The result: the LLM progresses without access to any other resources, unlike the agents. For example, an agent equipped with a calculator can improve the mental calculation of an LLM.
In the same way, thanks to the Computer-Use program, Claude could exploit many computer tools to collect, clean, and organize its own data, or even train AI models more autonomously by mobilizing specialized agents. Ask it how it could improve itself, and it will likely give you a similar answer (or suggest hiring an army of humans to annotate data).
But then, how to explain that it is not yet capable of reproducing and improving itself?
Before an AI capable of reproducing itself, a long technical path and ethical questions
This ability to create specialized agents raises crucial questions. Who controls the agents? If AIs participate in their own improvement, how to ensure that their evolution remains ethical and aligned with human interests? The role of developers and regulators will be central to avoiding potential abuses.
We are not there yet for several reasons. Current LLMs, although powerful, are limited: they struggle to plan complex projects, require constant adjustments during their training, and still largely depend on human intervention, particularly in
data centers, to manage and maintain physical machines.
Moreover, without their own will, they cannot set autonomous goals, independent of learned human preferences.
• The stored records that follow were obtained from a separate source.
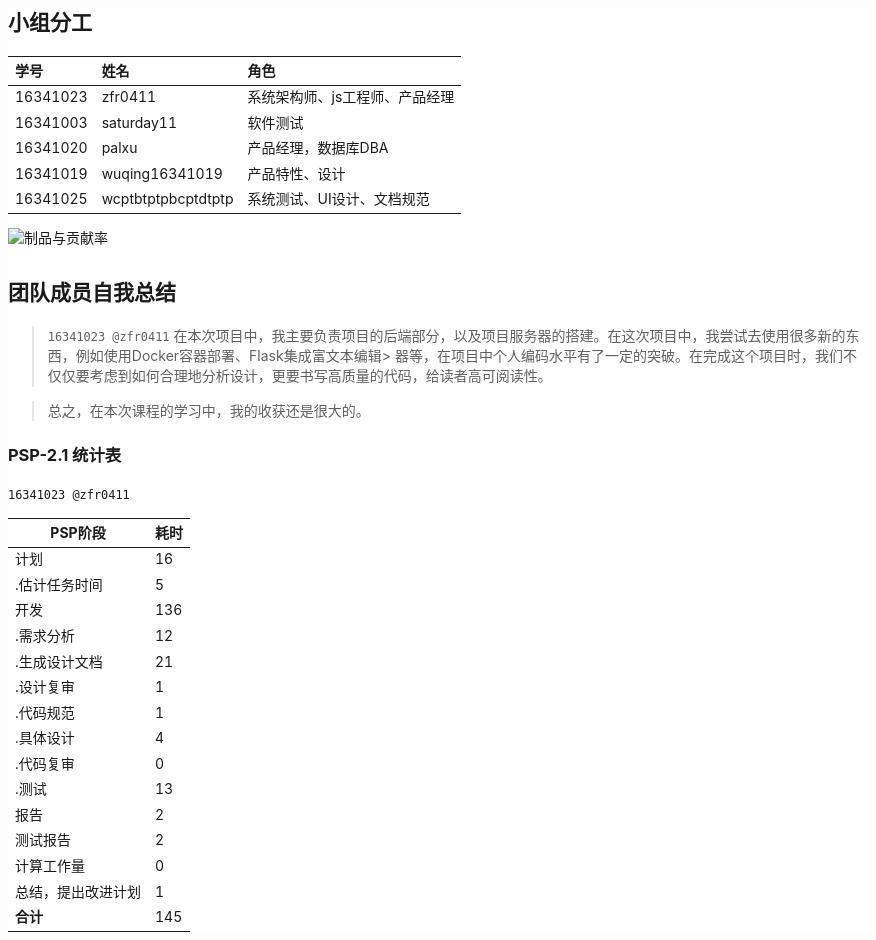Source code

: ## 小组分工

| 学号   | 姓名   | 角色   | 
|:----|:----|:----|
| 16341023   | zfr0411   | 系统架构师、js工程师、产品经理   | 
| 16341003   | saturday11   | 软件测试   | 
| 16341020   | palxu   |  产品经理，数据库DBA  | 
| 16341019   | wuqing16341019   | 产品特性、设计   | 
| 16341025   | wcptbtptpbcptdtptp   | 系统测试、UI设计、文档规范   | 

![制品与贡献率](https://github.com/uml163/UML/blob/master/Final/images/final_1.png?raw=true)

## 团队成员自我总结

> `16341023 @zfr0411`
> 在本次项目中，我主要负责项目的后端部分，以及项目服务器的搭建。在这次项目中，我尝试去使用很多新的东西，例如使用Docker容器部署、Flask集成富文本编辑> 器等，在项目中个人编码水平有了一定的突破。在完成这个项目时，我们不仅仅要考虑到如何合理地分析设计，更要书写高质量的代码，给读者高可阅读性。

> 总之，在本次课程的学习中，我的收获还是很大的。

### PSP-2.1 统计表
`16341023 @zfr0411`

|PSP阶段|耗时|
|-|-|
|计划|16|
|.估计任务时间|5|
|开发|136|
|.需求分析|12|
|.生成设计文档|21|
|.设计复审|1
|.代码规范|1
|.具体设计|4
|.代码复审|0
|.测试|13
|报告|2
|测试报告|2
|计算工作量|0
|总结，提出改进计划|1
|**合计**|145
Sam Altman, CEO of OpenAI,
mentions the possible emergence of a general artificial intelligence as early as 2025, but this prediction remains controversial, as it would require technical breakthroughs and a better understanding of human cognitive mechanisms.
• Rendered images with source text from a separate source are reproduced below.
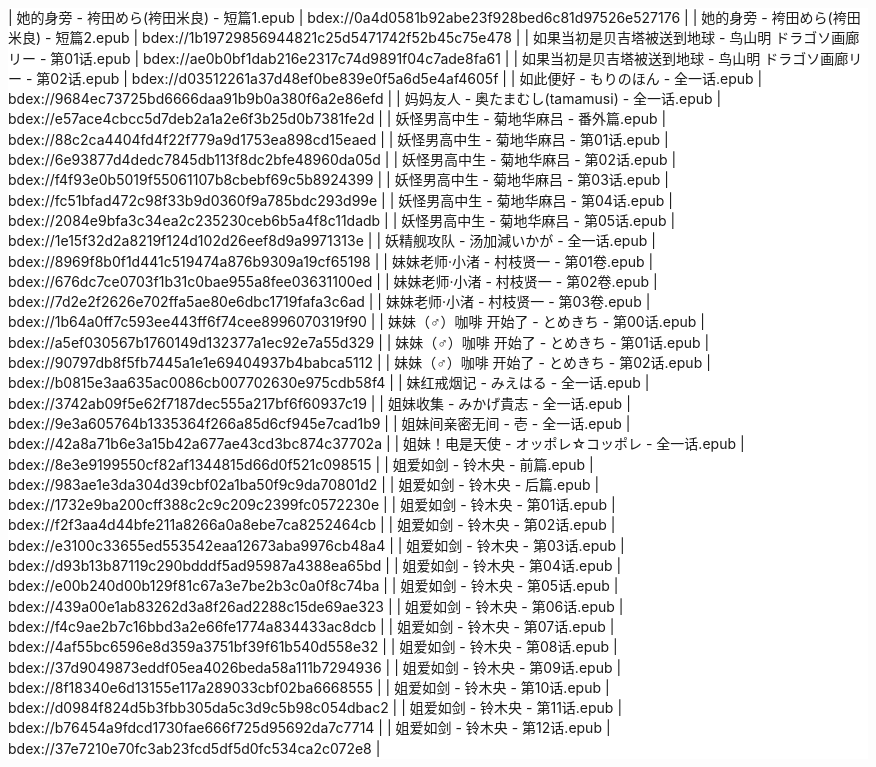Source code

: | 她的身旁 - 袴田めら(袴田米良) - 短篇1.epub | bdex://0a4d0581b92abe23f928bed6c81d97526e527176 |
| 她的身旁 - 袴田めら(袴田米良) - 短篇2.epub | bdex://1b19729856944821c25d5471742f52b45c75e478 |
| 如果当初是贝吉塔被送到地球 - 鸟山明 ドラゴソ画廊リー - 第01话.epub | bdex://ae0b0bf1dab216e2317c74d9891f04c7ade8fa61 |
| 如果当初是贝吉塔被送到地球 - 鸟山明 ドラゴソ画廊リー - 第02话.epub | bdex://d03512261a37d48ef0be839e0f5a6d5e4af4605f |
| 如此便好 - もりのほん - 全一话.epub | bdex://9684ec73725bd6666daa91b9b0a380f6a2e86efd |
| 妈妈友人 - 奥たまむし(tamamusi) - 全一话.epub | bdex://e57ace4cbcc5d7deb2a1a2e6f3b25d0b7381fe2d |
| 妖怪男高中生 - 菊地华麻吕 - 番外篇.epub | bdex://88c2ca4404fd4f22f779a9d1753ea898cd15eaed |
| 妖怪男高中生 - 菊地华麻吕 - 第01话.epub | bdex://6e93877d4dedc7845db113f8dc2bfe48960da05d |
| 妖怪男高中生 - 菊地华麻吕 - 第02话.epub | bdex://f4f93e0b5019f55061107b8cbebf69c5b8924399 |
| 妖怪男高中生 - 菊地华麻吕 - 第03话.epub | bdex://fc51bfad472c98f33b9d0360f9a785bdc293d99e |
| 妖怪男高中生 - 菊地华麻吕 - 第04话.epub | bdex://2084e9bfa3c34ea2c235230ceb6b5a4f8c11dadb |
| 妖怪男高中生 - 菊地华麻吕 - 第05话.epub | bdex://1e15f32d2a8219f124d102d26eef8d9a9971313e |
| 妖精舰攻队 - 汤加減いかが - 全一话.epub | bdex://8969f8b0f1d441c519474a876b9309a19cf65198 |
| 妹妹老师·小渚 - 村枝贤一 - 第01卷.epub | bdex://676dc7ce0703f1b31c0bae955a8fee03631100ed |
| 妹妹老师·小渚 - 村枝贤一 - 第02卷.epub | bdex://7d2e2f2626e702ffa5ae80e6dbc1719fafa3c6ad |
| 妹妹老师·小渚 - 村枝贤一 - 第03卷.epub | bdex://1b64a0ff7c593ee443ff6f74cee8996070319f90 |
| 妹妹（♂）咖啡 开始了 - とめきち - 第00话.epub | bdex://a5ef030567b1760149d132377a1ec92e7a55d329 |
| 妹妹（♂）咖啡 开始了 - とめきち - 第01话.epub | bdex://90797db8f5fb7445a1e1e69404937b4babca5112 |
| 妹妹（♂）咖啡 开始了 - とめきち - 第02话.epub | bdex://b0815e3aa635ac0086cb007702630e975cdb58f4 |
| 妹红戒烟记 - みえはる - 全一话.epub | bdex://3742ab09f5e62f7187dec555a217bf6f60937c19 |
| 姐妹收集 - みかげ貴志 - 全一话.epub | bdex://9e3a605764b1335364f266a85d6cf945e7cad1b9 |
| 姐妹间亲密无间 - 壱 - 全一话.epub | bdex://42a8a71b6e3a15b42a677ae43cd3bc874c37702a |
| 姐妹！电是天使 - オッポレ☆コッポレ - 全一话.epub | bdex://8e3e9199550cf82af1344815d66d0f521c098515 |
| 姐爱如剑 - 铃木央 - 前篇.epub | bdex://983ae1e3da304d39cbf02a1ba50f9c9da70801d2 |
| 姐爱如剑 - 铃木央 - 后篇.epub | bdex://1732e9ba200cff388c2c9c209c2399fc0572230e |
| 姐爱如剑 - 铃木央 - 第01话.epub | bdex://f2f3aa4d44bfe211a8266a0a8ebe7ca8252464cb |
| 姐爱如剑 - 铃木央 - 第02话.epub | bdex://e3100c33655ed553542eaa12673aba9976cb48a4 |
| 姐爱如剑 - 铃木央 - 第03话.epub | bdex://d93b13b87119c290bdddf5ad95987a4388ea65bd |
| 姐爱如剑 - 铃木央 - 第04话.epub | bdex://e00b240d00b129f81c67a3e7be2b3c0a0f8c74ba |
| 姐爱如剑 - 铃木央 - 第05话.epub | bdex://439a00e1ab83262d3a8f26ad2288c15de69ae323 |
| 姐爱如剑 - 铃木央 - 第06话.epub | bdex://f4c9ae2b7c16bbd3a2e66fe1774a834433ac8dcb |
| 姐爱如剑 - 铃木央 - 第07话.epub | bdex://4af55bc6596e8d359a3751bf39f61b540d558e32 |
| 姐爱如剑 - 铃木央 - 第08话.epub | bdex://37d9049873eddf05ea4026beda58a111b7294936 |
| 姐爱如剑 - 铃木央 - 第09话.epub | bdex://8f18340e6d13155e117a289033cbf02ba6668555 |
| 姐爱如剑 - 铃木央 - 第10话.epub | bdex://d0984f824d5b3fbb305da5c3d9c5b98c054dbac2 |
| 姐爱如剑 - 铃木央 - 第11话.epub | bdex://b76454a9fdcd1730fae666f725d95692da7c7714 |
| 姐爱如剑 - 铃木央 - 第12话.epub | bdex://37e7210e70fc3ab23fcd5df5d0fc534ca2c072e8 |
The success of LLMs relies on
four pillars: increasing their size, architectural innovations, improving calibration techniques, and perfecting data. Recent advances, particularly automation via specialized agents, already show that AIs are playing an increasing role in the creation of other AIs. However, without their own will or true autonomy, the idea of an AI capable of multiplying or improving itself independently remains science fiction.
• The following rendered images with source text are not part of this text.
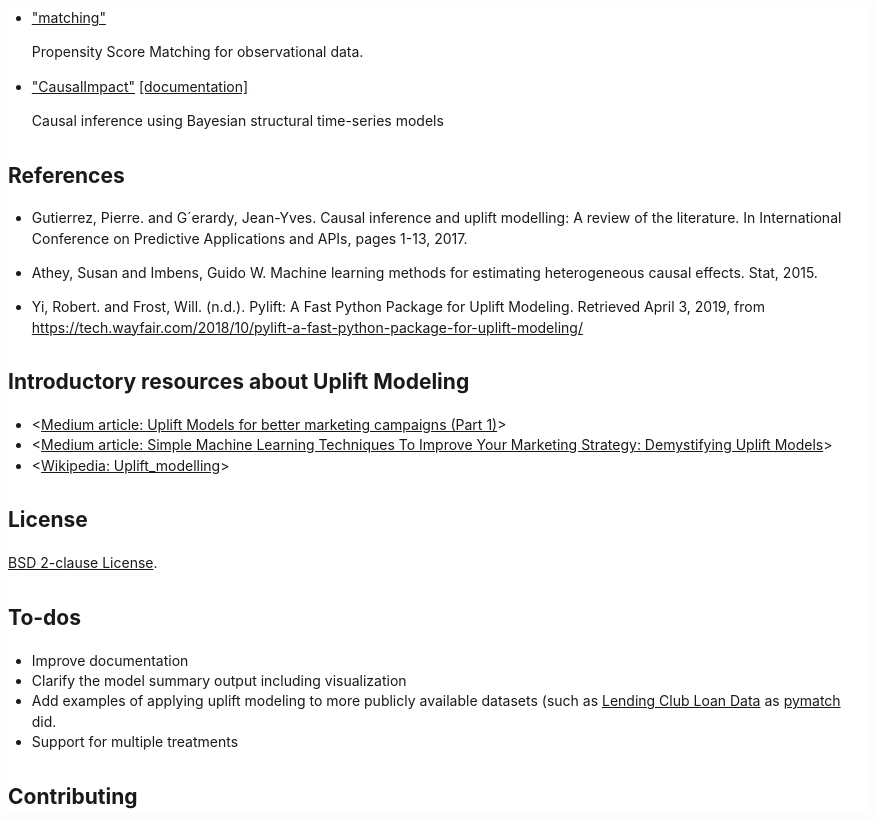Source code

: - ["matching"](https://cran.r-project.org/web/packages/Matching/index.html)

	Propensity Score Matching for observational data.

- ["CausalImpact"](https://cran.r-project.org/web/packages/CausalImpact/index.html)
[[documentation]](https://google.github.io/CausalImpact/CausalImpact.html)

	Causal inference using Bayesian structural time-series models


## References

- Gutierrez, Pierre. and G´erardy, Jean-Yves. Causal inference and uplift modelling: A review of
the literature. In International Conference on Predictive Applications and APIs, pages 1-13, 2017.

- Athey, Susan and Imbens, Guido W. Machine learning methods for estimating heterogeneous causal
effects. Stat, 2015.

- Yi, Robert. and Frost, Will. (n.d.). Pylift: A Fast Python Package for Uplift Modeling. Retrieved
April 3, 2019, from https://tech.wayfair.com/2018/10/pylift-a-fast-python-package-for-uplift-modeling/


## Introductory resources about Uplift Modeling

- <[Medium article: Uplift Models for better marketing campaigns (Part 1)](
https://medium.com/@abhayspawar/uplift-models-for-better-marketing-campaigns-part-1-b491292e4c80
)>
- <[Medium article: Simple Machine Learning Techniques To Improve Your Marketing Strategy: Demystifying Uplift Models](
https://medium.com/datadriveninvestor/simple-machine-learning-techniques-to-improve-your-marketing-strategy-demystifying-uplift-models-dc4fb3f927a2
)>
- <[Wikipedia: Uplift_modelling](
https://en.wikipedia.org/wiki/Uplift_modelling
)>

## License

[BSD 2-clause License](https://github.com/Minyus/causallift/blob/master/LICENSE).


## To-dos

- Improve documentation
- Clarify the model summary output including visualization
- Add examples of applying uplift modeling to more publicly available datasets
(such as [Lending Club Loan Data](https://www.kaggle.com/wendykan/lending-club-loan-data)
as [pymatch](https://github.com/benmiroglio/pymatch) did.
- Support for multiple treatments


## Contributing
Indeed, a revolution of this magnitude would require a paradigm shift, with neural architectures capable of truly adaptive and generalized intelligence. Currently, once the learning phase is over, the neural networks of LLMs become fixed: they can no longer evolve or acquire new skills autonomously, even after millions of interactions with human users.
Unlike humans, who learn through contact with others or through internal reflection, LLMs do not have mechanisms to dynamically adapt their internal structure or build deep and revisable representations of the external world. Yann LeCun, the 2019 French Turing Prize winner,
imagines a new generation of AIs equipped with internal models, capable of simulating hypotheses and planning like a human, integrating observations to compare them with pre-existing expectations. However, the practical implementation of this vision remains a scientific challenge.
Perhaps a breakthrough as decisive as that of Transformers in 2017 will occur in the coming years. But for now, the vision of fully autonomous artificial intelligences, akin to
Von Neumann probes colonizing the universe, remains hypothetical.
This scenario, however, invites us to reflect today on the ethical issues and the legislative and technical safeguards necessary to frame the evolution of these technologies.